American entrepreneur

Jim Carr (born December 20, 1969) is vice president and head of digital media for Standard Media Group LLC, a broadcast and digital media company headquartered in Nashville, Tennessee. Carr was previously vice president of digital media for Media General, Inc., a publicly traded broadcast and digital media company headquartered in Richmond, Virginia. An advocate for digital literacy, Carr serves on the board of directors for the Digital Literacy Institute, a non-profit organization that works to bridge the digital divide and promote access to Internet technologies for under-served populations.

==Life and career==
During the Tech boom of the 1990s Carr was co-founder and Chief Technologist of TechTrain, Inc.; an Atlanta-based Microsoft partner with technology training centers throughout the Southeastern United States. Carr has been an adjunct instructor, guest lecturer and advisor for a number of academic institutions including Queens College, Guilford College, the University of Alabama at Birmingham, the University of Tennessee at Chattanooga, and the College of Charleston. He was also an editor for AOL and Senior Managing Editor of act.com.

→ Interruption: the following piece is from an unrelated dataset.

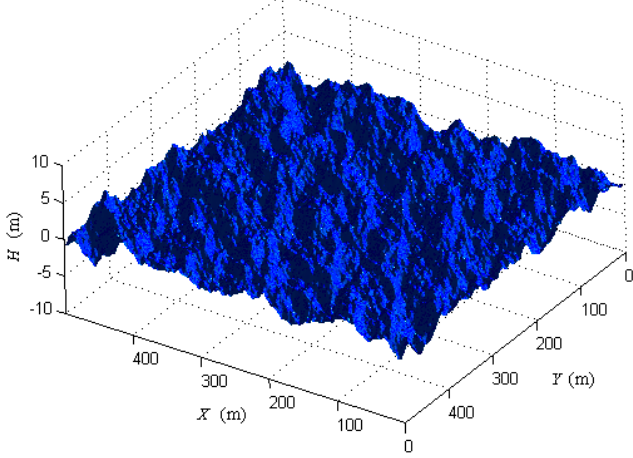
Figure 7. The wave graphs of sea state 5.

Working with the Maricopa Community College District from 2003 to 2006, Carr was director of instructional technology & new media and taught business & technology courses at their GateWay campus. In 2007, he was named director of digital media for Belo Corporation's Arizona television group where he oversaw digital operations for 3TV Phoenix and azfamily.com. In 2012 Carr joined Young Broadcasting as vice president of digital media which now operates as Media General, Inc. after a reverse acquisition in November 2013.

Carr is a Microsoft Certified Professional, Certified Internet Specialist, and an evangelist for open source software issues. He is a regular contributor to a number of print an online magazines and lectures on popular Web concepts including information architecture, Web usability, search engine optimization, social networking and Internet marketing. In April 2006 Carr was named a Roundtable Scholar by The Roundtable Group, an academic think-tank and speakers bureau.
He is active in a number of professional organizations, including the Web Innovator's Group, the Information Architecture Institute, and Arizona Internet Professionals Association.